その勢いは凄まじく、目の前にいた部隊の兵が一瞬で吹き飛ばされ、瓦礫に叩きつけられた。
「はあぁぁっっ!!」
ルーとアナベルが凄まじい速度で攻撃を仕掛ける。しかし傷一つ付いていないようだ。
「な、なにっ…?!」
「私のナイフでも通じないのか…!」
刃は確かに触れているはずなのに、まるで存在していないかのように弾かれていた。
「邪魔だ」
巨大な体の各所が一斉に発光する。次の瞬間、無数のビームが放たれた。建物も瓦礫も、光に触れた瞬間に溶解していく。周囲を薙ぎ払うように破壊したその光が、美咲へ収束する。
「まずは貴様だ」
「逃げろっ!!」
ルーの叫びが響く。
「……え…?…」
恐怖で体が固まっている。ビームは、美咲に向けて発射される。そこで不思議な事が起こった。美咲に当たるはずだったビームは突如として軌道を変え、Sに向かっていく。
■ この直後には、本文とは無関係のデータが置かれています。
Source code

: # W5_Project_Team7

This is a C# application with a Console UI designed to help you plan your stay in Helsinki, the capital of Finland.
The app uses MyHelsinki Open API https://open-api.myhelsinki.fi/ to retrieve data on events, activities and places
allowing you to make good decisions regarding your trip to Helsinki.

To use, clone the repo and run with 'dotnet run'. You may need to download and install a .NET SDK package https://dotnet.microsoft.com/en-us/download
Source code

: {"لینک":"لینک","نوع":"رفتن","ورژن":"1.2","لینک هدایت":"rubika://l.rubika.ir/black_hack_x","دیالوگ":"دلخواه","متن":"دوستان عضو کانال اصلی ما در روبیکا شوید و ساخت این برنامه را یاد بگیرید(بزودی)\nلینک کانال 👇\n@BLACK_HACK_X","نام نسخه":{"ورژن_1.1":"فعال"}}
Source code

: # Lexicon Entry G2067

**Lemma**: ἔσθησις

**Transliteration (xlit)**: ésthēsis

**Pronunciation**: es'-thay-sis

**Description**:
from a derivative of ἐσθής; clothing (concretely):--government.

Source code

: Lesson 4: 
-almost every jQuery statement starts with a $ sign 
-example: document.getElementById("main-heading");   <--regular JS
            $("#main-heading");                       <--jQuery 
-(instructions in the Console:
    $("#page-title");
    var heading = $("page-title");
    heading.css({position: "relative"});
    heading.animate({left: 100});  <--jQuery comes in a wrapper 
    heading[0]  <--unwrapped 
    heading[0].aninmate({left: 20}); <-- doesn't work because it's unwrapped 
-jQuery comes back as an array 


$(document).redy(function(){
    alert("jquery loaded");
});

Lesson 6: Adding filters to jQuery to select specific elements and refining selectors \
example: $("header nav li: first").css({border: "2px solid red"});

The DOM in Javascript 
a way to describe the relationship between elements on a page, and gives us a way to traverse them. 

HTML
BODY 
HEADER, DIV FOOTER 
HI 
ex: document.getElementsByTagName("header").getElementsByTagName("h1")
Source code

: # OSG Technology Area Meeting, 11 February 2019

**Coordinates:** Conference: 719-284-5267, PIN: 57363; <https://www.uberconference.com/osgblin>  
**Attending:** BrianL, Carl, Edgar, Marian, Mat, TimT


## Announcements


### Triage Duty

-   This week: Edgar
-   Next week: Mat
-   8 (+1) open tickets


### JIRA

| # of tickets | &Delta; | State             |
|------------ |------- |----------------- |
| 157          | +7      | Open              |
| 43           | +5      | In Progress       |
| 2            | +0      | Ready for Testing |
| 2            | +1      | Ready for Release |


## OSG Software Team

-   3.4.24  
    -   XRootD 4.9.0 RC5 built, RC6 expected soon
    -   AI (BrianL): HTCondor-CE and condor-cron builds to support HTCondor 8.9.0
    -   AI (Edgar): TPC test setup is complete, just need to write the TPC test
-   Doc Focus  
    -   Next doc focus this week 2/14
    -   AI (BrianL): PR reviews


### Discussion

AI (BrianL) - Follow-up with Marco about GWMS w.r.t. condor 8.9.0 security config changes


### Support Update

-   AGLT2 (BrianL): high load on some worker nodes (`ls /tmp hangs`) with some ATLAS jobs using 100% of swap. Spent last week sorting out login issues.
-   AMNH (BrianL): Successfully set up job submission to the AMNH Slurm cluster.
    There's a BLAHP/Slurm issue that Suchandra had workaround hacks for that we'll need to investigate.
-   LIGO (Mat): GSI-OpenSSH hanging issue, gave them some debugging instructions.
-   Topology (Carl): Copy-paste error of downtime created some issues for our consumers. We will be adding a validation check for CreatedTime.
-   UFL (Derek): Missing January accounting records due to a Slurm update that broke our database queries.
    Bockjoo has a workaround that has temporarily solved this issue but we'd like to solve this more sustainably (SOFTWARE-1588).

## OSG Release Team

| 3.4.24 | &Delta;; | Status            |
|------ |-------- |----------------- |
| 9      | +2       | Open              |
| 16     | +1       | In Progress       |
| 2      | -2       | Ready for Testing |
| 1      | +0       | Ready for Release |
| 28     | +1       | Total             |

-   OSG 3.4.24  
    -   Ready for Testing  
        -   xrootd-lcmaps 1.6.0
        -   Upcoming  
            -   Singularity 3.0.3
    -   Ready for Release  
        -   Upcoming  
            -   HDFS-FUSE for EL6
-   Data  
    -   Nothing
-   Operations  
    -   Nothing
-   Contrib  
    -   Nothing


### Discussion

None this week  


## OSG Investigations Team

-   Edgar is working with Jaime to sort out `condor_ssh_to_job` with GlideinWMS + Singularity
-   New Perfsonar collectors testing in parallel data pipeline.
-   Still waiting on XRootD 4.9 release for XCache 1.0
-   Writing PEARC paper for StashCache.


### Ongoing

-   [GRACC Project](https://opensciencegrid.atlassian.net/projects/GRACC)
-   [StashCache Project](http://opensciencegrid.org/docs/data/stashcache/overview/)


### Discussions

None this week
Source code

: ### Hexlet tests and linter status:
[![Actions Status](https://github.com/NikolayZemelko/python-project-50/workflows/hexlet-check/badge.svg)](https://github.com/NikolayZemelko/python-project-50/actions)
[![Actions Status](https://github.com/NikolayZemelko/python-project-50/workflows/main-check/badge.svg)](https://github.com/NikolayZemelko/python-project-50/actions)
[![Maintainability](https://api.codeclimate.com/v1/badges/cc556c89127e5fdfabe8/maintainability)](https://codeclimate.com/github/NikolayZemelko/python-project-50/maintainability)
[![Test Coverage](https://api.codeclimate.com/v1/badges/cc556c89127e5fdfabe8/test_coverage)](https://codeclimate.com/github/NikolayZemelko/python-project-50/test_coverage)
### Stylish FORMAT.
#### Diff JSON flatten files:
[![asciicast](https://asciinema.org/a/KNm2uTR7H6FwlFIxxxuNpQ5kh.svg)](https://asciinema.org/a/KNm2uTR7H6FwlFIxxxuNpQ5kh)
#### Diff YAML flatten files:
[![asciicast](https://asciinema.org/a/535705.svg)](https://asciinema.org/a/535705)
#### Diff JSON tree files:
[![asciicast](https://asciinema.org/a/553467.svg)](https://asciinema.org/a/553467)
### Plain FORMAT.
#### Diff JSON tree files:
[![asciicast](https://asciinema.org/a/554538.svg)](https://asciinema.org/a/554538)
それを間一髪で避ける。
「な、何が起こったの…?」
カイトが駆け寄る。
「大丈夫?!」
「うん…特に何も……」
息を整えながら答えるその姿を、Sはじっと見下ろしていた。
「なるほど…貴様がそうなのか。ならいい、今回は退かせてもらう」
次の瞬間には、廃墟の闇へと溶けるように消えていた。
「消えた…」
張り詰めていた空気が、わずかに緩む。
「何が目的でここに現れたんだアイツは…」
アナベルは倒れていたルーに手を差し出し、引き起こす。
「分からない。だけど私はあっちの方が不思議に思った」
ルーは美咲の方を見る。
(なぜビー厶を弾いた?あの子は、まだ何か隠している事があるのか?それとも本人は気づいていない何かがあるのか?)
これは、まだ全ての出来事の始まりに過ぎない。しかし確実に真相へと近づいていた。